Schweden bekannte sich 2014 offiziell als erstes Land zu einer feministischen Außenpolitik. Die neue Regierung aus Moderaten, Christdemokraten und Liberalen hat das Konzept im Oktober 2022 gekippt. „Die Gleichstellung der Geschlechter ist ein grundlegender Wert in Schweden und auch ein grundlegender Wert für diese Regierung“, begründete Außenminister Tobias Billström gegenüber den konservativen Moderaten den Schritt.
Der Ausdruck „feministische Außenpolitik“ werde aber gestrichen, „denn Etiketten haben die Tendenz, den Inhalt zu verschleiern“. Kanada, Mexiko und Spanien gehören laut „Deutsche Welle“ (dw) zu den Ländern, die sich ebenfalls zur feministischen Außenpolitik bekennen.
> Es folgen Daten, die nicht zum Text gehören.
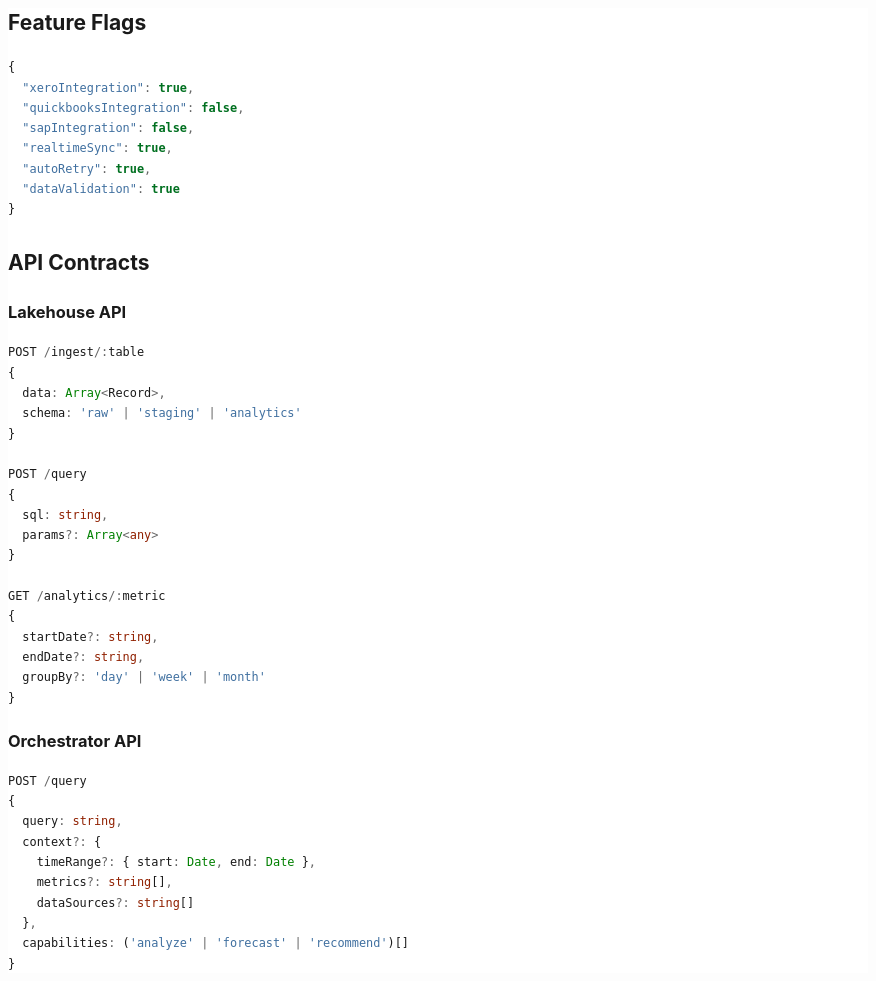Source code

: ## Feature Flags

```javascript
{
  "xeroIntegration": true,
  "quickbooksIntegration": false,
  "sapIntegration": false,
  "realtimeSync": true,
  "autoRetry": true,
  "dataValidation": true
}
```

## API Contracts

### Lakehouse API
```typescript
POST /ingest/:table
{
  data: Array<Record>,
  schema: 'raw' | 'staging' | 'analytics'
}

POST /query
{
  sql: string,
  params?: Array<any>
}

GET /analytics/:metric
{
  startDate?: string,
  endDate?: string,
  groupBy?: 'day' | 'week' | 'month'
}
```

### Orchestrator API
```typescript
POST /query
{
  query: string,
  context?: {
    timeRange?: { start: Date, end: Date },
    metrics?: string[],
    dataSources?: string[]
  },
  capabilities: ('analyze' | 'forecast' | 'recommend')[]
}
```
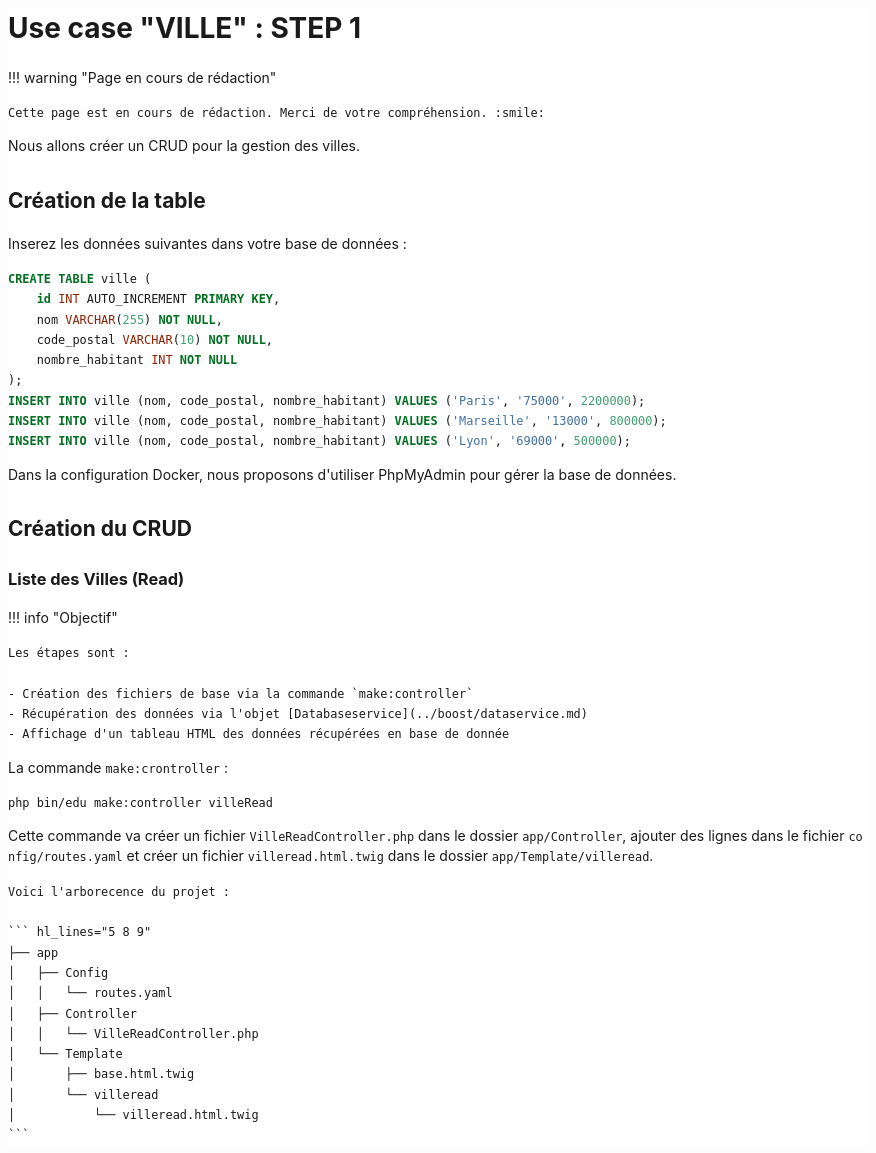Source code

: # Use case "VILLE" : STEP 1

!!! warning "Page en cours de rédaction"

    Cette page est en cours de rédaction. Merci de votre compréhension. :smile:

Nous allons créer un CRUD pour la gestion des villes.

## Création de la table

Inserez les données suivantes dans votre base de données :

```sql
CREATE TABLE ville (
    id INT AUTO_INCREMENT PRIMARY KEY,
    nom VARCHAR(255) NOT NULL,
    code_postal VARCHAR(10) NOT NULL,
    nombre_habitant INT NOT NULL
);
INSERT INTO ville (nom, code_postal, nombre_habitant) VALUES ('Paris', '75000', 2200000);
INSERT INTO ville (nom, code_postal, nombre_habitant) VALUES ('Marseille', '13000', 800000);
INSERT INTO ville (nom, code_postal, nombre_habitant) VALUES ('Lyon', '69000', 500000);
```

Dans la configuration Docker, nous proposons d'utiliser PhpMyAdmin pour gérer la base de données.

## Création du CRUD

### Liste des Villes (Read)

!!! info "Objectif"

    Les étapes sont :
    
    - Création des fichiers de base via la commande `make:controller`
    - Récupération des données via l'objet [Databaseservice](../boost/dataservice.md)
    - Affichage d'un tableau HTML des données récupérées en base de donnée

La commande `make:crontroller` :

```shell
php bin/edu make:controller villeRead
```

Cette commande va créer un fichier `VilleReadController.php` dans le dossier `app/Controller`, ajouter des lignes dans le fichier `config/routes.yaml` et créer un fichier `villeread.html.twig` dans le dossier `app/Template/villeread`.
    
    Voici l'arborecence du projet :
    
    ``` hl_lines="5 8 9"
    ├── app
    │   ├── Config
    │   │   └── routes.yaml
    │   ├── Controller
    │   │   └── VilleReadController.php
    │   └── Template
    │       ├── base.html.twig
    │       └── villeread
    │           └── villeread.html.twig
    ```
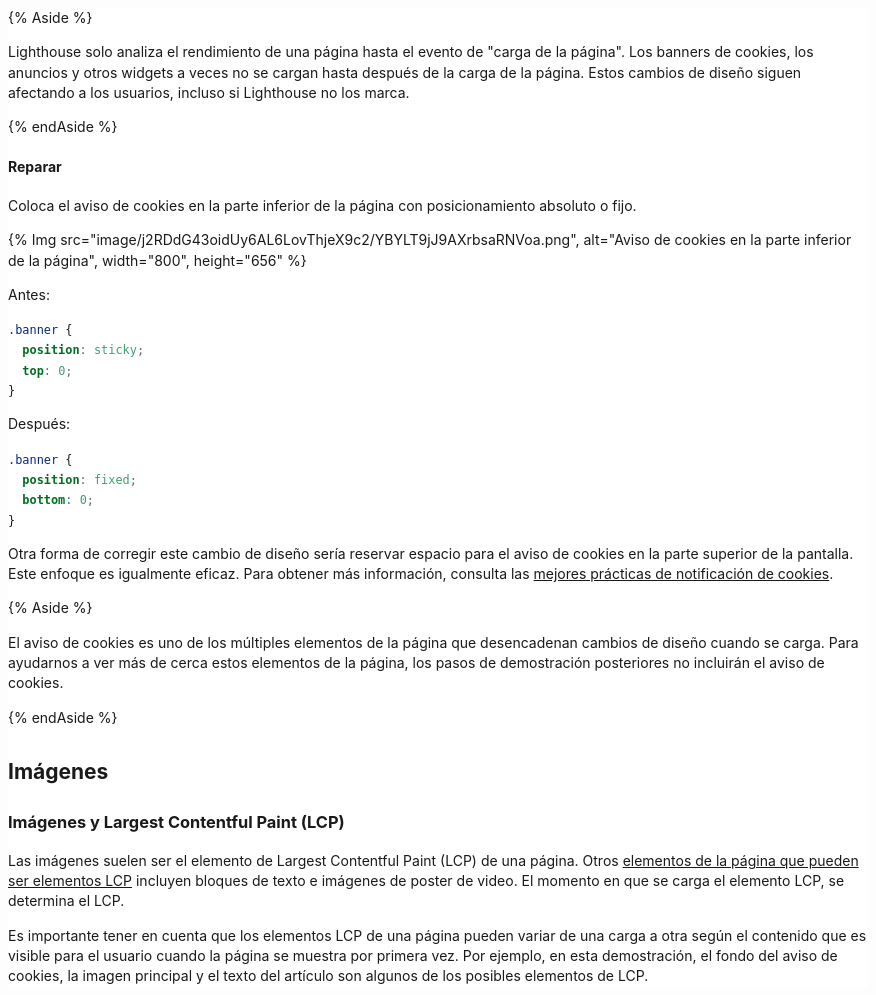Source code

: {% Aside %}

Lighthouse solo analiza el rendimiento de una página hasta el evento de "carga de la página". Los banners de cookies, los anuncios y otros widgets a veces no se cargan hasta después de la carga de la página. Estos cambios de diseño siguen afectando a los usuarios, incluso si Lighthouse no los marca.

{% endAside %}

#### Reparar

Coloca el aviso de cookies en la parte inferior de la página con posicionamiento absoluto o fijo.

{% Img src="image/j2RDdG43oidUy6AL6LovThjeX9c2/YBYLT9jJ9AXrbsaRNVoa.png", alt="Aviso de cookies en la parte inferior de la página", width="800", height="656" %}

Antes:

```css
.banner {
  position: sticky;
  top: 0;
}
```

Después:

```css
.banner {
  position: fixed;
  bottom: 0;
}
```

Otra forma de corregir este cambio de diseño sería reservar espacio para el aviso de cookies en la parte superior de la pantalla. Este enfoque es igualmente eficaz. Para obtener más información, consulta las [mejores prácticas de notificación de cookies](/cookie-notice-best-practices/).

{% Aside %}

El aviso de cookies es uno de los múltiples elementos de la página que desencadenan cambios de diseño cuando se carga. Para ayudarnos a ver más de cerca estos elementos de la página, los pasos de demostración posteriores no incluirán el aviso de cookies.

{% endAside %}

## Imágenes

### Imágenes y Largest Contentful Paint (LCP)

Las imágenes suelen ser el elemento de Largest Contentful Paint (LCP) de una página. Otros [elementos de la página que pueden ser elementos LCP](/lcp/#what-elements-are-considered) incluyen bloques de texto e imágenes de poster de video. El momento en que se carga el elemento LCP, se determina el LCP.

Es importante tener en cuenta que los elementos LCP de una página pueden variar de una carga a otra según el contenido que es visible para el usuario cuando la página se muestra por primera vez. Por ejemplo, en esta demostración, el fondo del aviso de cookies, la imagen principal y el texto del artículo son algunos de los posibles elementos de LCP.
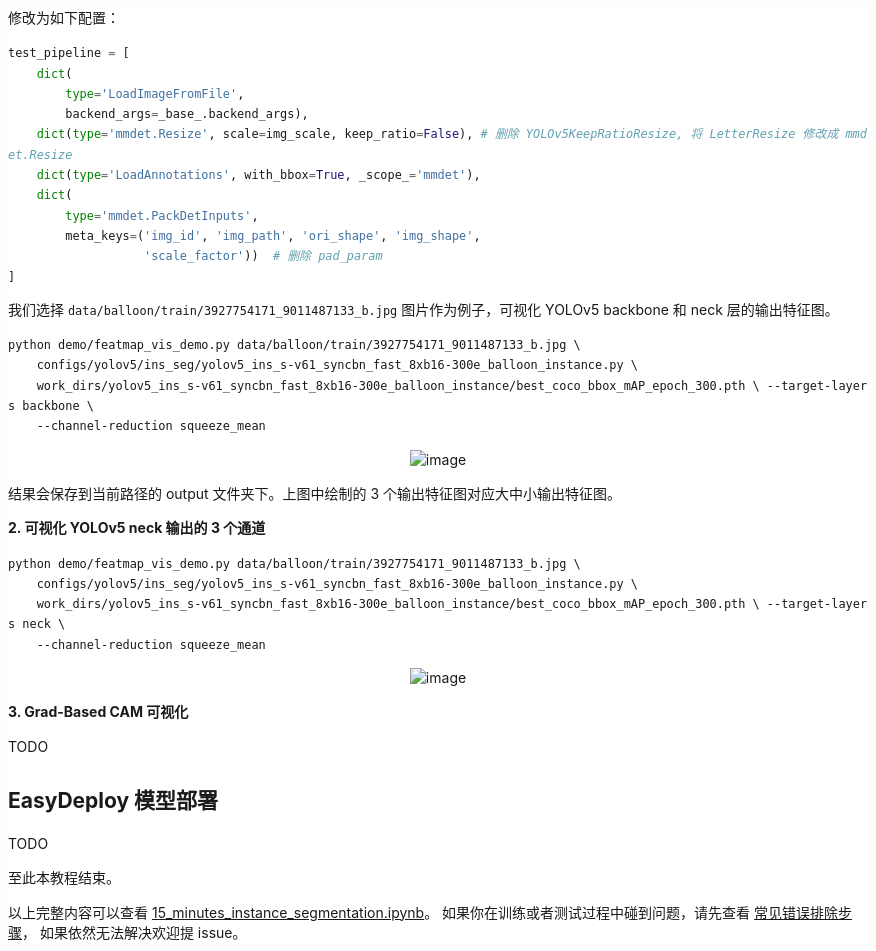 修改为如下配置：

```python
test_pipeline = [
    dict(
        type='LoadImageFromFile',
        backend_args=_base_.backend_args),
    dict(type='mmdet.Resize', scale=img_scale, keep_ratio=False), # 删除 YOLOv5KeepRatioResize, 将 LetterResize 修改成 mmdet.Resize
    dict(type='LoadAnnotations', with_bbox=True, _scope_='mmdet'),
    dict(
        type='mmdet.PackDetInputs',
        meta_keys=('img_id', 'img_path', 'ori_shape', 'img_shape',
                   'scale_factor'))  # 删除 pad_param
]
```

我们选择 `data/balloon/train/3927754171_9011487133_b.jpg` 图片作为例子，可视化 YOLOv5 backbone 和 neck 层的输出特征图。

```shell
python demo/featmap_vis_demo.py data/balloon/train/3927754171_9011487133_b.jpg \
    configs/yolov5/ins_seg/yolov5_ins_s-v61_syncbn_fast_8xb16-300e_balloon_instance.py \
    work_dirs/yolov5_ins_s-v61_syncbn_fast_8xb16-300e_balloon_instance/best_coco_bbox_mAP_epoch_300.pth \ --target-layers backbone \
    --channel-reduction squeeze_mean
```

<div align=center>
<img src="https://user-images.githubusercontent.com/87774050/236997582-233e292f-5e96-4e44-9e92-9e0787f302fc.jpg" width="800" alt="image"/>
</div>

结果会保存到当前路径的 output 文件夹下。上图中绘制的 3 个输出特征图对应大中小输出特征图。

**2. 可视化 YOLOv5 neck 输出的 3 个通道**

```shell
python demo/featmap_vis_demo.py data/balloon/train/3927754171_9011487133_b.jpg \
    configs/yolov5/ins_seg/yolov5_ins_s-v61_syncbn_fast_8xb16-300e_balloon_instance.py \
    work_dirs/yolov5_ins_s-v61_syncbn_fast_8xb16-300e_balloon_instance/best_coco_bbox_mAP_epoch_300.pth \ --target-layers neck \
    --channel-reduction squeeze_mean
```

<div align=center>
<img src="https://user-images.githubusercontent.com/87774050/236997860-719d2e18-7767-4129-a072-b21c97a5502a.jpg" width="800" alt="image"/>
</div>

**3. Grad-Based CAM 可视化**

TODO

## EasyDeploy 模型部署

TODO

至此本教程结束。

以上完整内容可以查看 [15_minutes_instance_segmentation.ipynb](../../../demo/15_minutes_instance_segmentation.ipynb)。 如果你在训练或者测试过程中碰到问题，请先查看 [常见错误排除步骤](../recommended_topics/troubleshooting_steps.md)， 如果依然无法解决欢迎提 issue。
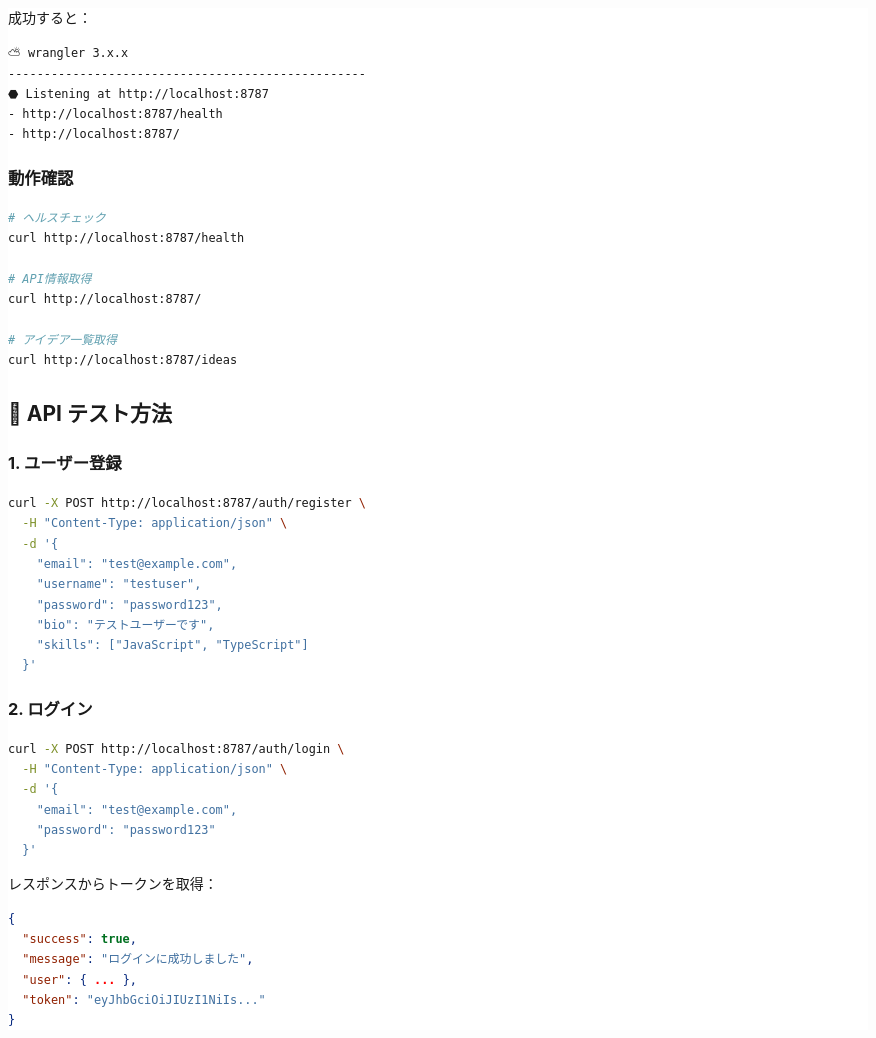 成功すると：
```
⛅️ wrangler 3.x.x
--------------------------------------------------
⬣ Listening at http://localhost:8787
- http://localhost:8787/health
- http://localhost:8787/
```

### 動作確認
```bash
# ヘルスチェック
curl http://localhost:8787/health

# API情報取得
curl http://localhost:8787/

# アイデア一覧取得
curl http://localhost:8787/ideas
```

## 🧪 API テスト方法

### 1. ユーザー登録
```bash
curl -X POST http://localhost:8787/auth/register \
  -H "Content-Type: application/json" \
  -d '{
    "email": "test@example.com",
    "username": "testuser",
    "password": "password123",
    "bio": "テストユーザーです",
    "skills": ["JavaScript", "TypeScript"]
  }'
```

### 2. ログイン
```bash
curl -X POST http://localhost:8787/auth/login \
  -H "Content-Type: application/json" \
  -d '{
    "email": "test@example.com",
    "password": "password123"
  }'
```

レスポンスからトークンを取得：
```json
{
  "success": true,
  "message": "ログインに成功しました",
  "user": { ... },
  "token": "eyJhbGciOiJIUzI1NiIs..."
}
```
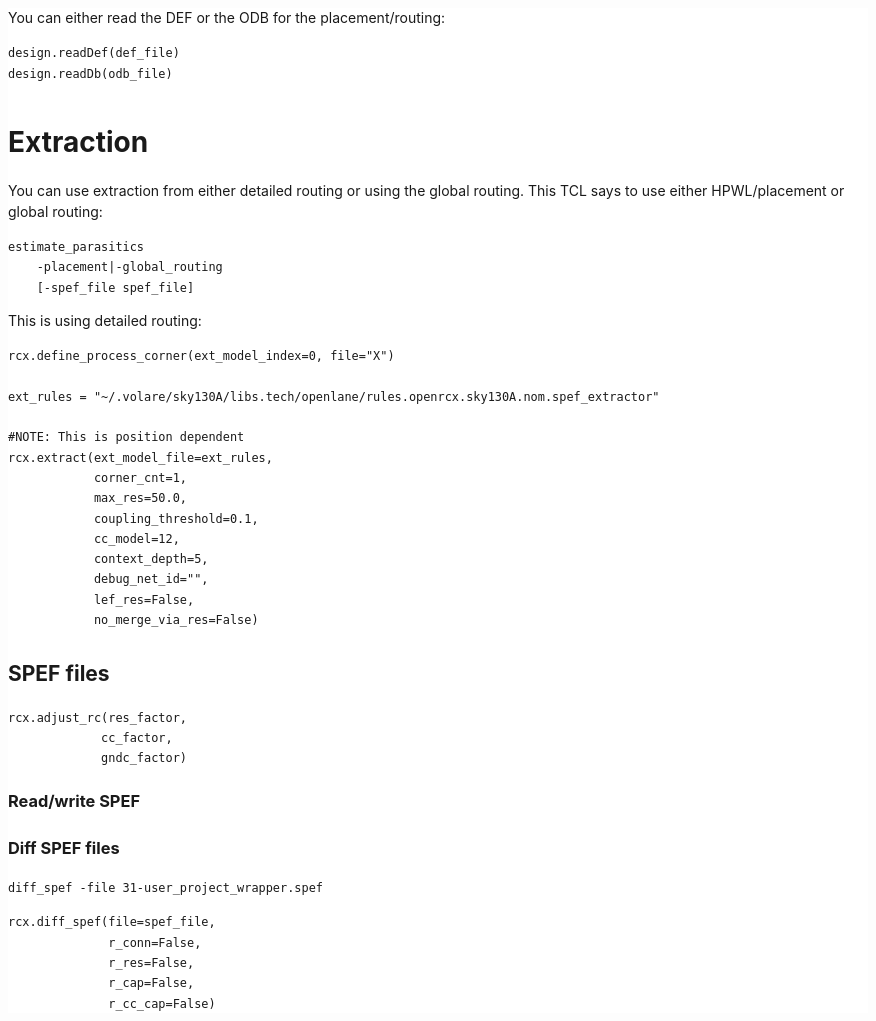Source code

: You can either read the DEF or the ODB for the placement/routing:

```
design.readDef(def_file)
design.readDb(odb_file)
```

# Extraction

You can use extraction from either detailed routing or using the global routing.
This TCL says to use either HPWL/placement or global routing:

```
estimate_parasitics
    -placement|-global_routing
    [-spef_file spef_file]
```

This is using detailed routing:

```
rcx.define_process_corner(ext_model_index=0, file="X")

ext_rules = "~/.volare/sky130A/libs.tech/openlane/rules.openrcx.sky130A.nom.spef_extractor"

#NOTE: This is position dependent
rcx.extract(ext_model_file=ext_rules,
            corner_cnt=1,
            max_res=50.0,
            coupling_threshold=0.1,
            cc_model=12,                
            context_depth=5,
            debug_net_id="",
            lef_res=False,
            no_merge_via_res=False)
```

## SPEF files

```
rcx.adjust_rc(res_factor,
             cc_factor,
             gndc_factor)
```

### Read/write SPEF

### Diff SPEF files

```
diff_spef -file 31-user_project_wrapper.spef
```

```
rcx.diff_spef(file=spef_file,
              r_conn=False,
              r_res=False,
              r_cap=False,
              r_cc_cap=False)
```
Scharfe Kritik von CSU und AfD
Scharfe Kritik an Baerbocks Konzept äußerten CSU und AfD. Bayerns Ministerpräsident Markus Söder findet das Konzept „unverständlich“. Für ihn sei Außenpolitik Diplomatie, nicht Mission. „Wenn man nur noch versucht, die Welt zu missionieren, dann wird man am Ende recht einsam dastehen“, zitiert die „Deutsche Welle den CSU-Politiker. Seiner Ansicht nach sei Baerbocks Plan, „durch die Welt zu reisen und allen anderen zu erzählen, was sie zu tun und zu lassen haben, zum Scheitern verurteilt“.
AfD-Fraktionschefin Alice Weidel nannte die Idee einen „unsinnigen Etikettenschwindel“. Friedrich Merz (CDU), der das Konzept im vergangenen Jahr noch heftig attackiert hatte, spricht hingegen neuerdings von einem „wichtigen Thema“.